Ths solution of the system is $$ \begin{aligned} s_0 &= 6^6 = 46656\ ,\\ s_1 &= 6^6 - 6^1= 46650\ ,\\ s_2 &= 6^6 - 6^2= 46620\ ,\\ s_3 &= 6^6 - 6^2= 46440\ ,\\ s_4 &= 6^6 - 6^2= 45360\ ,\\ s_5 &= 6^6 - 6^5= 38880\ ,\\ s_6 &= 6^6 - 6^6= 0\ . \end{aligned} $$ So we need in mean $6^6$ steps from the initial state till the final state. As by-product of the computation we also obtain the information that there are in mean $6^6-6^k$ steps, if we would start from the state $k=*12\dots k$ till reaching the final $6=*123456$.

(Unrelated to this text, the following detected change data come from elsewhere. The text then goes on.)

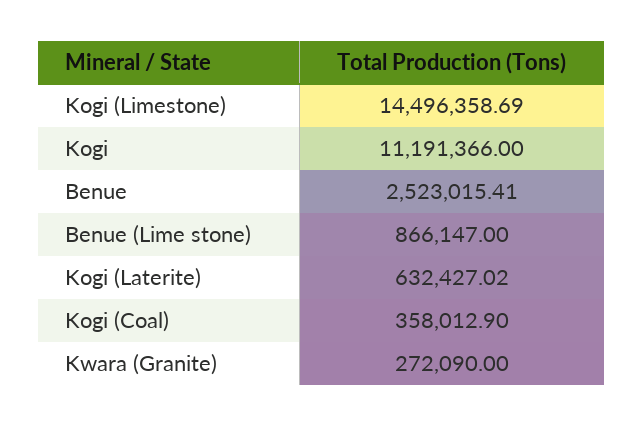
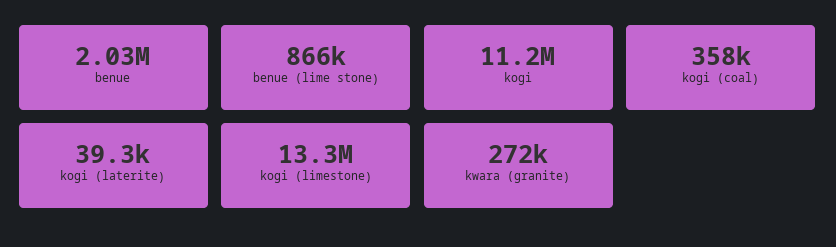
Kogi (Limestone): 14496358.69 -> 13300000
Benue: 2523015.41 -> 2030000
Kogi (Laterite): 632427.02 -> 39300

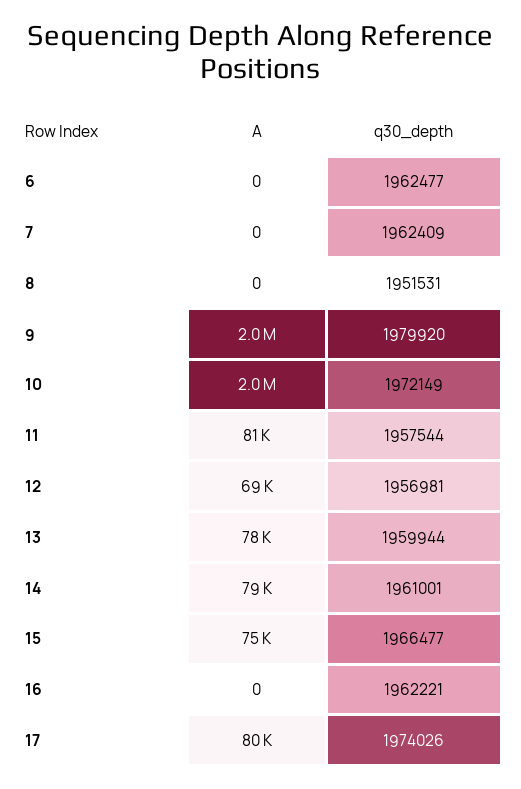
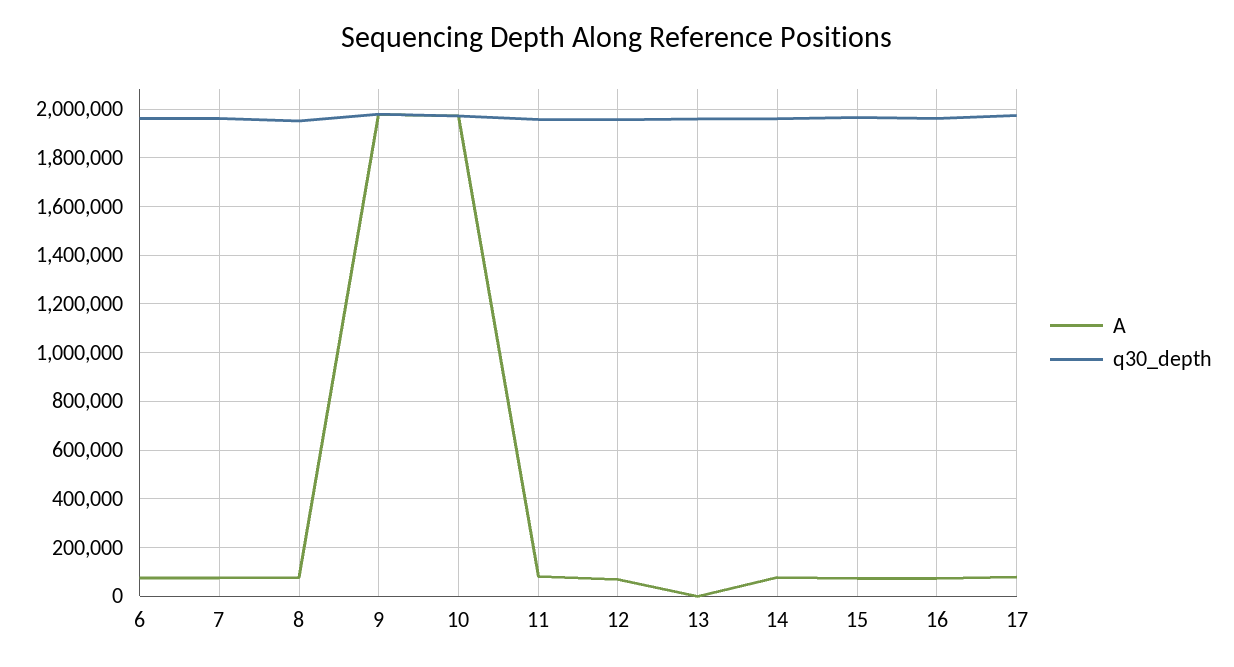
A, 6: 0 -> 75000
A, 7: 0 -> 75000
A, 8: 0 -> 75000
A, 13: 78000 -> 0
A, 16: 0 -> 75000

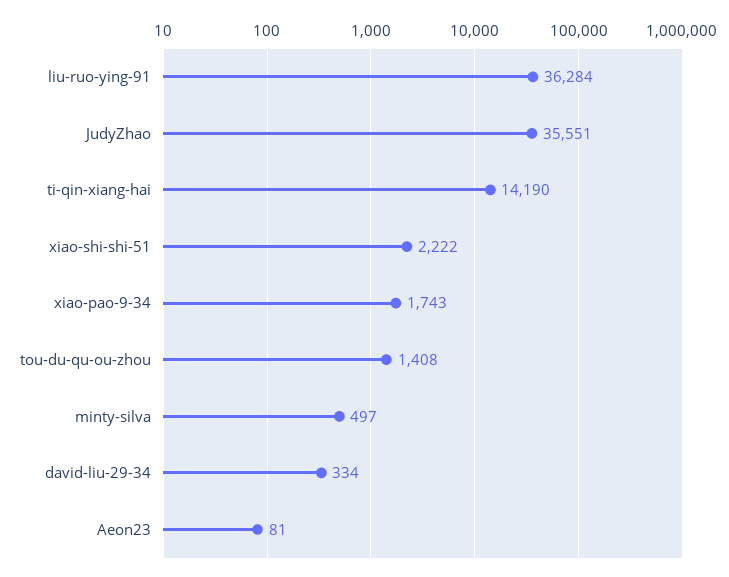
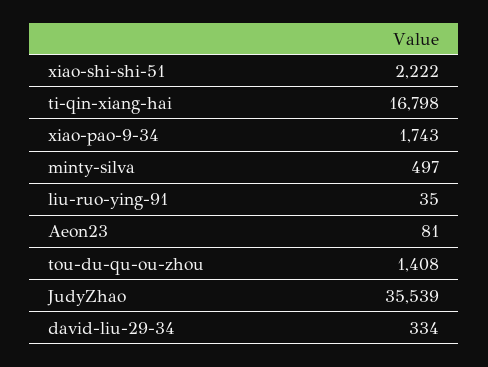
liu-ruo-ying-91: 36284 -> 35
JudyZhao: 35551 -> 35539
ti-qin-xiang-hai: 14190 -> 16798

(Please ignore the following if annoying.)
Here is a slow simulation using python / numpy / sage:
import numpy as np
d = np.random.random_integers(1, 6, 6^9) # 6^9 times rolling dices in an array
e = np.stack( [d[0:-5], d[1:-4], d[2:-3], d[3:-2], d[4:-1], d[5:]] )
patterns, count = np.unique(e, axis=1, return_counts=True)
N = 6^4 + 2*6^3 + 3*6^2 + 4*6 + 5
patterns[:, N]
count[N]
Results this time:
array([1, 2, 3, 4, 5, 6])
212
So in a long string of length $6^9$ we have the pattern array([1, 2, 3, 4, 5, 6]) some $212$ times, this is close to $6^3$, so we expect a mean near $6^6=6^9/6^3$.